誰しも"障がい者"になる可能性はある。突然の交通事故や病気によって、いつ手足が不自由になってもおかしくないからだ。また、2016年から"障害を理由とする差別の解消の推進に関する法律"が施行されるため、健常者と障がい者が共存できる仕組みが改めて求められている。

Windowsも早期から障がい者補助(アクセサビリティ)機能を備えるように高い意識を持ってきた。さらに日本マイクロソフトは、CSR(企業の社会的責任)の一環として、障がい者の学習や就職をITで支援する「DO-IT Japan」プログラムを2007年から行っている。

毎年夏・秋季に障がいのある児童生徒・学生たちが大学生活を体験するプログラムや、学習問題を解決するためのテクノロジー活用プログラムなどを開催してきた。今年も8月2日から7日まで夏期プログラムを開催中だが、今回その一部を取材する機会を得たので、本稿では同プログラムに関するレポートをお送りする。

冒頭で述べたとおり2007年から始まったDO-IT Japanは、東京大学などが中心となって運営し、日本マイクロソフトは共催の形で参加してきた。過去7年にわたって開催してきたプログラムでは、障がい種別にかかわらず共通する読み書きの支援などを行っている。一貫しているのは、"入試でPCの使用が認められないケースが多い"という社会的状況に一石を投じるという点だ。

Do-IT Japanプロジェクト会長である東京大学先端科学技術研究センター教授の中邑賢龍氏は、「読字障がいや視覚障がいでペーパーテストに書かれた問題文を読めないケースや、書字障がいや上肢障がいで鉛筆を使えずに、試験を受けられないのは『合理的配慮』に欠ける」と語る。

東京大学先端科学技術研究センター教授 中邑賢龍氏

障がい者が試験を受ける上での問題点

中邑氏の説明によれば、読字障がいを持つ場合でも問題文を音声で聞くことで正しく回答し、健常者よりも正解率が高いケースも少なくなかったそうだ。また、障がい者の壁となっているのが試験現場だという。

本プログラムを始めてから、PCやワープロなどの利用が少しずつ認められるようになったが、入試などではなく定期試験などでも許可されなければ意味がない。他方で健常者と障がい者の公平性を担保するためには、何らかの制限が必要だと説明を続けた。

たとえばネットワークを切断した状態でも、漢字変換候補からヒントを得てしまうケースもあるだろう。そこで日本マイクロソフト 業務執行役員 CTO(最高技術責任者)の加治佐俊一氏は、東京大学先端科学技術研究センターが開発し、日本マイクロソフトが技術支援を行った「キッズIMEスイッチ」を紹介した。

日本マイクロソフト業務執行役員 CTO 加治佐俊一氏

同社は以前から小学生向けの辞書(Microsoft IME 2012小学生辞書)を公開しているが、あくまでもインストールし、選択した辞書の候補が優先されるだけである。キッズIMEスイッチは設定した学年で習っている漢字までしか候補に表示しないため、試験中のヒントなど不正に用いることができないという。同アプリケーションに関しては、日本のIME開発チームが開発に協力したそうだ。

• [表示情報]
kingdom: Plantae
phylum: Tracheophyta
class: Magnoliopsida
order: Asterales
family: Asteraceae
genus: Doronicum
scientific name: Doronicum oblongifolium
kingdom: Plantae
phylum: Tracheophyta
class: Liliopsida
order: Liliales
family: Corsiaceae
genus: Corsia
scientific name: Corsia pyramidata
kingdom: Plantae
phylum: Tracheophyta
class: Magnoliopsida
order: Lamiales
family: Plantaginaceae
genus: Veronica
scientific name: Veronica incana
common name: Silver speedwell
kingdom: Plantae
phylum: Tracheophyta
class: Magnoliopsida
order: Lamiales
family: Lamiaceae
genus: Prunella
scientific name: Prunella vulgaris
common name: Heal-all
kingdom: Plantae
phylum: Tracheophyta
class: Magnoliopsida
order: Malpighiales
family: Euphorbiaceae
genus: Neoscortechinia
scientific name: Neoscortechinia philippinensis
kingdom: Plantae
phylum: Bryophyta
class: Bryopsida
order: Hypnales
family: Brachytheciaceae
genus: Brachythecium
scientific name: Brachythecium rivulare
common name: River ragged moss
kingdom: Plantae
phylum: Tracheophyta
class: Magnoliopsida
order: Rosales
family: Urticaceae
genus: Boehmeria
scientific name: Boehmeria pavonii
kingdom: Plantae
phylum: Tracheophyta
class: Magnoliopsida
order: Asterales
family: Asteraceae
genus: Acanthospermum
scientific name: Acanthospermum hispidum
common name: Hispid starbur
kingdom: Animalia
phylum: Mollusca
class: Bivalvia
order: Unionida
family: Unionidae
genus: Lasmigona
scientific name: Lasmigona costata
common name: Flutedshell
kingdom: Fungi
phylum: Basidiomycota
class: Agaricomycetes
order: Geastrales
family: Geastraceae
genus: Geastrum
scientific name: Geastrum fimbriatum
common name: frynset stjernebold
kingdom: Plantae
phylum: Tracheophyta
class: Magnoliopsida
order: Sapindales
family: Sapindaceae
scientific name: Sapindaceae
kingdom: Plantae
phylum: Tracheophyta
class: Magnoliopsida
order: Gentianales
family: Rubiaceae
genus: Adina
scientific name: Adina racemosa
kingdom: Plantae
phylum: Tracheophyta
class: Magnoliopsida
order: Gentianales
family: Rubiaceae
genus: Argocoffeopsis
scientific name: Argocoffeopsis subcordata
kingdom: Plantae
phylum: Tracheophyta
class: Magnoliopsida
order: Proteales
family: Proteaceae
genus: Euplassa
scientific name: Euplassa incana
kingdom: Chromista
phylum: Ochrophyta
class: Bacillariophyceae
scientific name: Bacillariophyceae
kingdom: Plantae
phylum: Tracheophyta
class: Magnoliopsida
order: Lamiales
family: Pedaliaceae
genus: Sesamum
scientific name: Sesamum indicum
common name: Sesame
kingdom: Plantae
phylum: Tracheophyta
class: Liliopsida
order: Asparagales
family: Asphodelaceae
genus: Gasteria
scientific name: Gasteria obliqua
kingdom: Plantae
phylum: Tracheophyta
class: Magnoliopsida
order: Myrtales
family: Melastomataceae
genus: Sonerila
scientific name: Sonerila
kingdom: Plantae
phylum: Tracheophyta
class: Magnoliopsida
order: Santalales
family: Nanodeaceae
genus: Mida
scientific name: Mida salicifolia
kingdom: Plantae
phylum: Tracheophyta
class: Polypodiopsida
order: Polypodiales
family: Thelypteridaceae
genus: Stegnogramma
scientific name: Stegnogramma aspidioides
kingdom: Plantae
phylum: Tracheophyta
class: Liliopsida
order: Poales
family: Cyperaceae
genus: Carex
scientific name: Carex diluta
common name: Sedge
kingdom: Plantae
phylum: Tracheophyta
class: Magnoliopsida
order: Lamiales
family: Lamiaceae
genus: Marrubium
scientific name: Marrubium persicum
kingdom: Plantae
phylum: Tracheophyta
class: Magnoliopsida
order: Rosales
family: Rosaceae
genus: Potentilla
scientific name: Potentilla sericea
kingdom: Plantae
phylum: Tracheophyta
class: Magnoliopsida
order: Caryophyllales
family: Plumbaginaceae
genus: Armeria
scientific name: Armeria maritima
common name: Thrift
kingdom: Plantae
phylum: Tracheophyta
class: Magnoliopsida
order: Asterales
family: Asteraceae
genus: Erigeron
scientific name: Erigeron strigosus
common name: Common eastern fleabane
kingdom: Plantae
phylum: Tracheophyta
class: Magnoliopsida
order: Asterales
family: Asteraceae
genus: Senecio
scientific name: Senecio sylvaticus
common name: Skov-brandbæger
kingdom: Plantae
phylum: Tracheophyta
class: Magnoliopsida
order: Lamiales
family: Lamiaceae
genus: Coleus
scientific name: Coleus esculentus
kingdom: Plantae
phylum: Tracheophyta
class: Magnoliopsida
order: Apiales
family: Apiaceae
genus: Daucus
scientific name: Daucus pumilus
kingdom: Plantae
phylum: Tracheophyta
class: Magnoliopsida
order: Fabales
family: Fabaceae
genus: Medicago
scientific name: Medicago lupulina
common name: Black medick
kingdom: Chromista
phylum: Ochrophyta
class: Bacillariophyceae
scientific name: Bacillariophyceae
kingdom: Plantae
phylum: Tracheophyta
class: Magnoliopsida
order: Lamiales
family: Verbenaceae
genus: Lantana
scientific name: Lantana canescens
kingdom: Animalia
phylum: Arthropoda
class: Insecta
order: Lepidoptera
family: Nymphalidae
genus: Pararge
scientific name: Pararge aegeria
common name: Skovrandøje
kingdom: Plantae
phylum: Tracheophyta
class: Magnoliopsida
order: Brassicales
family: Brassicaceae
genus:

• [課題]
本文のうち「同社は以前から小学生向けの辞書」で始まる段落を、主な事実を残して箇条書きに書き直すこと。

• [解答]
- 日本マイクロソフトは以前から小学生向けの辞書(Microsoft IME 2012小学生辞書)を公開している。
- この辞書は、インストールすると選んだ辞書の候補が優先されるだけである。
- キッズIMEスイッチは、設定した学年で習っている漢字までしか候補に出さない。
- そのため、試験中のヒントなどの不正に使えない。
- 開発には日本のIME開発チームが協力した。